Two clusters of people who became ill with COVID-19 in Hawaii involved parties where people apparently ignored warnings to engage in social distancing and avoid social gatherings, according to Maj. Gen. Kenneth Hara, the incident commander for the state’s coronavirus response.
In testimony today before the House Select Committee on COVID-19 Economic and Financial Preparedness, Hara described for the committee two primary mistakes that people have made that have led to the spread of infection.
“If you look at the main clusters that we’ve had in Hawaii, the big ones that people didn’t follow is staying home when you’re sick, and number two is, they were having parties,” he told the committee.
“Two of the clusters were related to large parties that spread. One person, if you look like two or three levels down, infecting almost 60 people. If they were following the guidelines that we put forth, we wouldn’t have this issue,” Hara said.
Hara’s comment underscores some new potential risks as Hawaii enters what is traditionally graduation party season. An estimated 15,000 students are completing high school this spring, and this is a time of large, festive gatherings.
Hara did not specifically identify the clusters involved, and declined through a spokesman to elaborate on his remarks after the hearing. But Lt. Gov. Josh Green said today he was aware that a party was a factor in a cluster of infections in Kailua-Kona that triggered the temporary closure of three McDonald’s restaurants.
That cluster included 18 employees and 12 household members.
“Clusters that occur from parties could jeopardize opening up the economy like we need to. I hope people take that to heart for the good of all,” Green said in a statement sent via text message.

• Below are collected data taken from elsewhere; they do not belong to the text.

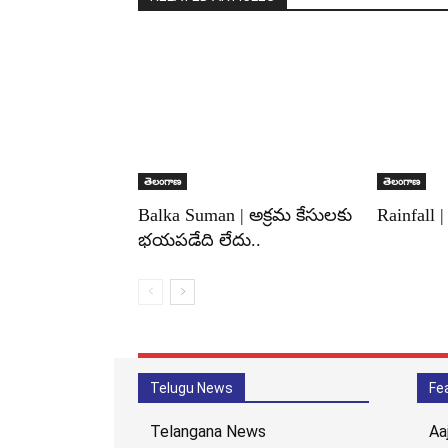
తెలంగాణ
తెలంగాణ
Balka Suman | అక్రమ కేసులకు
Rainfall 
భయపడేది లేదు..
Telugu News
Fe
Telangana News
Aa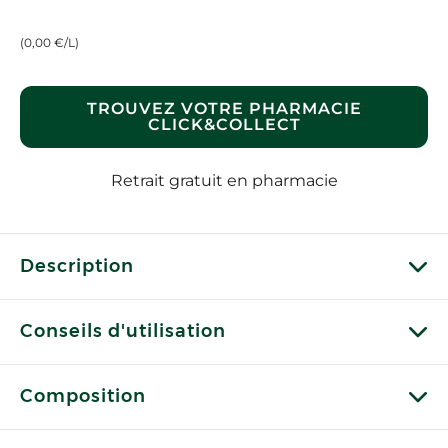
(0,00 €/L)
TROUVEZ VOTRE PHARMACIE
CLICK&COLLECT
Retrait gratuit en pharmacie
Description
Conseils d'utilisation
Composition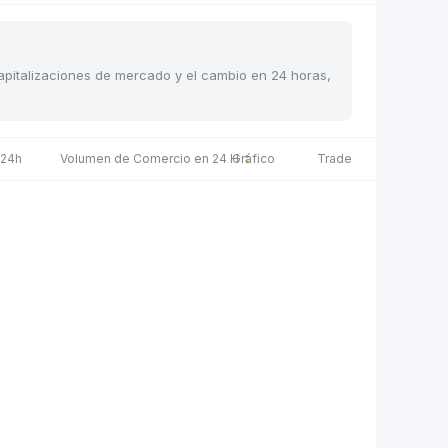
 capitalizaciones de mercado y el cambio en 24 horas,
 24h
Volumen de Comercio en 24 H
Gráfico
Trade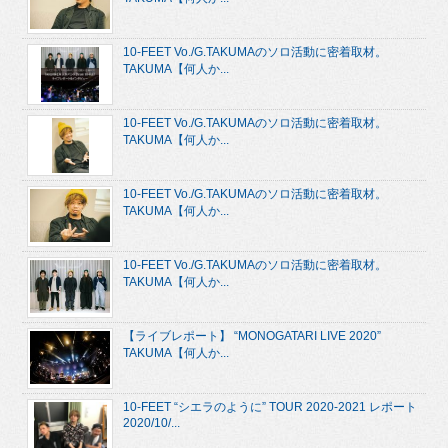
10-FEET Vo./G.TAKUMAのソロ活動に密着取材。
TAKUMA【何人か...
10-FEET Vo./G.TAKUMAのソロ活動に密着取材。
TAKUMA【何人か...
10-FEET Vo./G.TAKUMAのソロ活動に密着取材。
TAKUMA【何人か...
10-FEET Vo./G.TAKUMAのソロ活動に密着取材。
TAKUMA【何人か...
【ライブレポート】 “MONOGATARI LIVE 2020”
TAKUMA【何人か...
10-FEET “シエラのように” TOUR 2020-2021 レポート
2020/10/...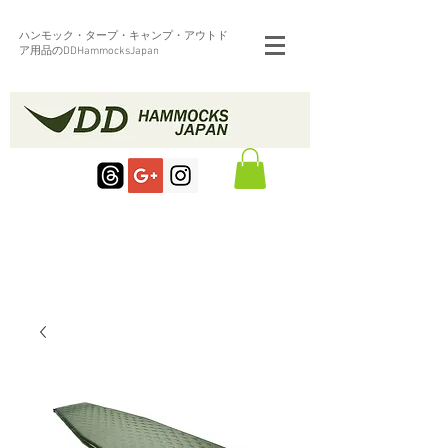
ハンモック・タープ・キャンプ・アウトド
ア用品のDDHammocksJapan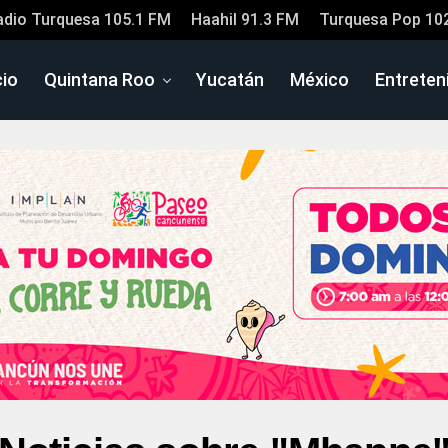
adio Turquesa 105.1 FM
Haahil 91.3 FM
Turquesa Pop 10
cio
Quintana Roo
Yucatán
México
Entreten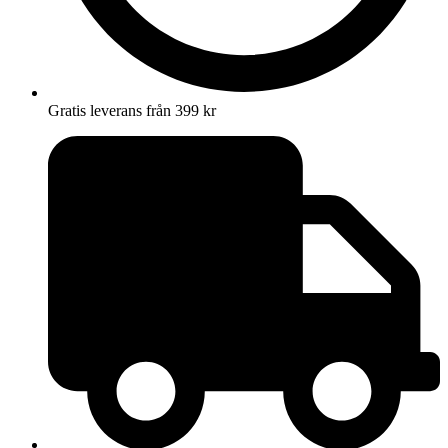
Gratis leverans från 399 kr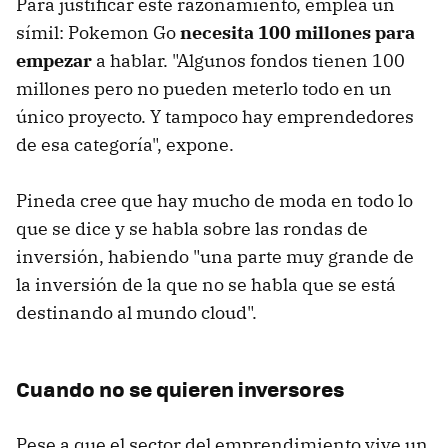
Para justificar este razonamiento, emplea un
símil: Pokemon Go
necesita 100 millones para
empezar
a hablar. "Algunos fondos tienen 100
millones pero no pueden meterlo todo en un
único proyecto. Y tampoco hay emprendedores
de esa categoría", expone.
Pineda cree que hay mucho de moda en todo lo
que se dice y se habla sobre las rondas de
inversión, habiendo "una parte muy grande de
la inversión de la que no se habla que se está
destinando al mundo cloud".
Cuando no se quieren inversores
Pese a que el sector del emprendimiento vive un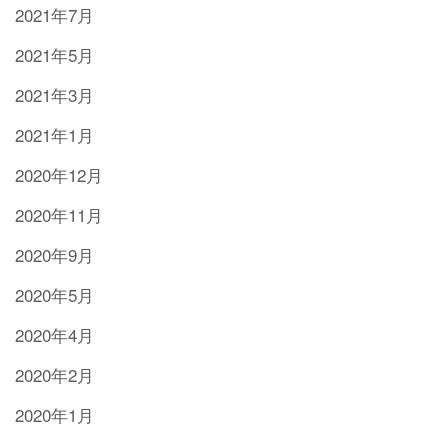
2021年7月
2021年5月
2021年3月
2021年1月
2020年12月
2020年11月
2020年9月
2020年5月
2020年4月
2020年2月
2020年1月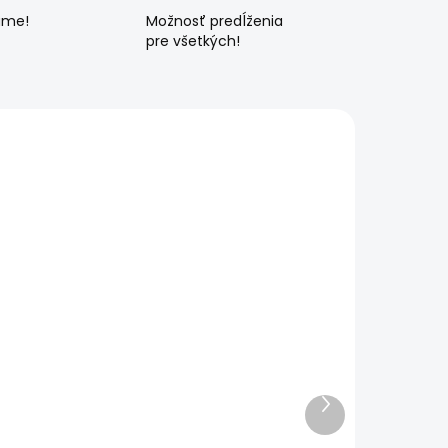
ame!
Možnosť predĺženia
pre všetkých!
Ďalší
produkt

State Health Director Bruce Anderson said on April 22 that the Kona infections involved six or seven employees at a restaurant who tested positive, and then grew to include members of those employees’ families. The families involved were in crowded living quarters, and were unable to effectively isolate themselves, he said.
Anderson made no mention of any party or social gathering, but told members of the Senate Special Committee on COVID-19 that authorities are cautious about what they say about people who are infected.
The concern is that people will be reluctant to reveal information about who they spent time with if the people involved in a cluster are unfairly “blamed” for carrying the virus, he said.